One of the really hard things about parenting young kids is that you don't know what you don't know. And your kids are too young to tell you. So when your child misbehaves or throws tantrums it's not easy to discern whether its a health issue or it's just an angry child.
Essentially, anxiety in children tends to manifest as negative behaviors that you may have glimpsed briefly in the past but are becoming noticeable, consistent and intense. As a mom, that is super frustrating. I couldn't understand why transitions had to be such an ordeal. I felt totally unable to handle these newly arising attitudes, and didn't know how to deal with the fact that she was not responding to time outs, punishment, yelling, or any other methods that were supposed to be effective.
Unfortunately, Anxiety doesn't have a minimum age requirement. It can be difficult and scary both for the children and for we parents. Not to mention the stress it adds to the family and any siblings. It can really do a number on the family dynamic.
Additionally, dealing with disorders like anxiety in children is even more tricky than usual because, oftentimes, it may be hard to figure out if your child is suffering from anxiety or from another condition. In children, the symptoms of mental health disorders like anxiety often overlap with symptoms of others and it can be very easy to mistake anxiety for a learning disability or an attention deficit disorder.
Anxiety and ADHD, at times, often look very much like each other, and it takes a discerning eye to figure out which one it is. And, to complicate things further, sometimes there can be a little bit of both. So how do you know what to look for and when to ask for help?
One big sign can be curiosity. Kids are curious. Very curious. And we like that, we want that, we encourage that. Curiosity leads to interest, to learning, to an engaged child. But sometimes that curiosity sometimes masks anxiety. It took me a while to notice, to see that there was something else going on in my little girl’s head — to see that her questions were morphing into something slightly different.

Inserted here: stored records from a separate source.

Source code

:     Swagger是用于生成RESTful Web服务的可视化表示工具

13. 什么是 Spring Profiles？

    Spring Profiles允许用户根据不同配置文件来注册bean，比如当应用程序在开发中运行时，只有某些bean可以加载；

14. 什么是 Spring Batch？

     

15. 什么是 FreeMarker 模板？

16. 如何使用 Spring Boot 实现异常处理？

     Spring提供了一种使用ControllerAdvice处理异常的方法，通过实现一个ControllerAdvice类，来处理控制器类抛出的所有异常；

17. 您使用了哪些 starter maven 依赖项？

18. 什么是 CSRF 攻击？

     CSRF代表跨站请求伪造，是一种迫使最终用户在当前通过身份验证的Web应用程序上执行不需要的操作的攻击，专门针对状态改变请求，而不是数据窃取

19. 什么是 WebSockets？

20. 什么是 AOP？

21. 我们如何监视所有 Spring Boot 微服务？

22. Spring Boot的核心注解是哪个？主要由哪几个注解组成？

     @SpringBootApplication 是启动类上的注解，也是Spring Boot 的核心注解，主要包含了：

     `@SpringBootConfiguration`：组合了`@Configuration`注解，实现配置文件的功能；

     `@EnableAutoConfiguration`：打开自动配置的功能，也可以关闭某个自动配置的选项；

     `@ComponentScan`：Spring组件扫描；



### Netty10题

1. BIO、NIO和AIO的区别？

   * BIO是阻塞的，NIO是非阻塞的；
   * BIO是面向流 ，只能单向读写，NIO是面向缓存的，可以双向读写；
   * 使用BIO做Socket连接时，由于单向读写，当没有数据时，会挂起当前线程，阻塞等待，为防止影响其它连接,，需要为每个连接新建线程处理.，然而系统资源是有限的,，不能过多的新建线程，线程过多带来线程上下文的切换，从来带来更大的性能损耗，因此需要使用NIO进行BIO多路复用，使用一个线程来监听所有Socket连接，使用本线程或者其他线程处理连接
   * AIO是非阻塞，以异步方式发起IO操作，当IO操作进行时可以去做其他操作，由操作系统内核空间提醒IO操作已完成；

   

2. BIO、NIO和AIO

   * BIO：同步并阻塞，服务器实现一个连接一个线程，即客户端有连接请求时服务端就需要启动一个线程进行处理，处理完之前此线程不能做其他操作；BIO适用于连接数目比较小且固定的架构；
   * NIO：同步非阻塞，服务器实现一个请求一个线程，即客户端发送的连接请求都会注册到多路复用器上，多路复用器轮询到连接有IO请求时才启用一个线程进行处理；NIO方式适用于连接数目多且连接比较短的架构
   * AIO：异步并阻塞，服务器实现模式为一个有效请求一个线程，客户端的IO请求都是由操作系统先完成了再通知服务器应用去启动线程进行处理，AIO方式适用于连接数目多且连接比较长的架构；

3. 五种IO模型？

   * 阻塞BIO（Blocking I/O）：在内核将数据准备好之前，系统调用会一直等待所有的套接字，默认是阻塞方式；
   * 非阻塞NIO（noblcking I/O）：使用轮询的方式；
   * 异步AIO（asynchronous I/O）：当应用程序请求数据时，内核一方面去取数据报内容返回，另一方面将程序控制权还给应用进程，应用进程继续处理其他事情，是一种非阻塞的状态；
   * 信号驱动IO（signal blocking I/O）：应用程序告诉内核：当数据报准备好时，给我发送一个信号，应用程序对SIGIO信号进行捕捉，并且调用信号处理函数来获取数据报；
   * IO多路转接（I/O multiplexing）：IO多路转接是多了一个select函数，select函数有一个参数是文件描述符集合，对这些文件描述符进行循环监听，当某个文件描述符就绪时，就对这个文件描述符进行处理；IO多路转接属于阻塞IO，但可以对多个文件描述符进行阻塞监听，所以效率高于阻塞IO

When her “how does or what is” shifted into more “what if’s”. What if this happens, what if that happens.
What if’s can hide — or reveal — fears. My daughter needed to know what’s happening, when. Change of plans agitated her; then she’d wonder what if it doesn’t go as planned? What if something goes wrong?
Another sign can be stomach aches or headaches. It can be refusing to go to school or just having meltdowns before school. For my daughter it was often about her hair or shoes when she was in elementary school but later she definitely had the tummy aches and then full on anxiety attacks.
Many anxious kids have good imaginations and yes, she has a huge imagination! I just love all the creativity bursting out of her. I want to bottle it up sometimes so I can let it out and breathe some joy into the world. But when her imagination starts filling in questions with worst-case scenarios, I think uh-oh. Now, what do I do?
Well, it turns out what we don’t want to do is tell her not to worry. Honestly, that helps practically nobody, ever. In fact when I tried that — because of course, it’s the first thing I did — she just took the imagined outcome further and further. Finally, I realized that instead of my just saying “it’s ok” and “don’t worry about it”, I should take another tack. I also learned the triggers. Changes to her day, transitions, separation from me all would likely kick up her anxiety level.
So I try walking her through whatever the fear is to get her to reassure herself. Sometimes if it’s easy, I just talk her through the fear to show her she is ok and does have the strength to handle it. Often she’s not feeling confident or is out of her comfort zone. I say, “Looks like you’re pretty worried about this, what can we do to help calm you down? “ Sometimes she can bring herself back with that. Sometimes we have to dance or stomp it out. And other times it comes down to breathing. Just breathing with her. In and out, ever so slowly.
So notice the questions your child is asking; notice if there are triggers before a meltdown; ask some questions of your own. There are many, many answers.
But expecting them to just get over it, isn’t one of them.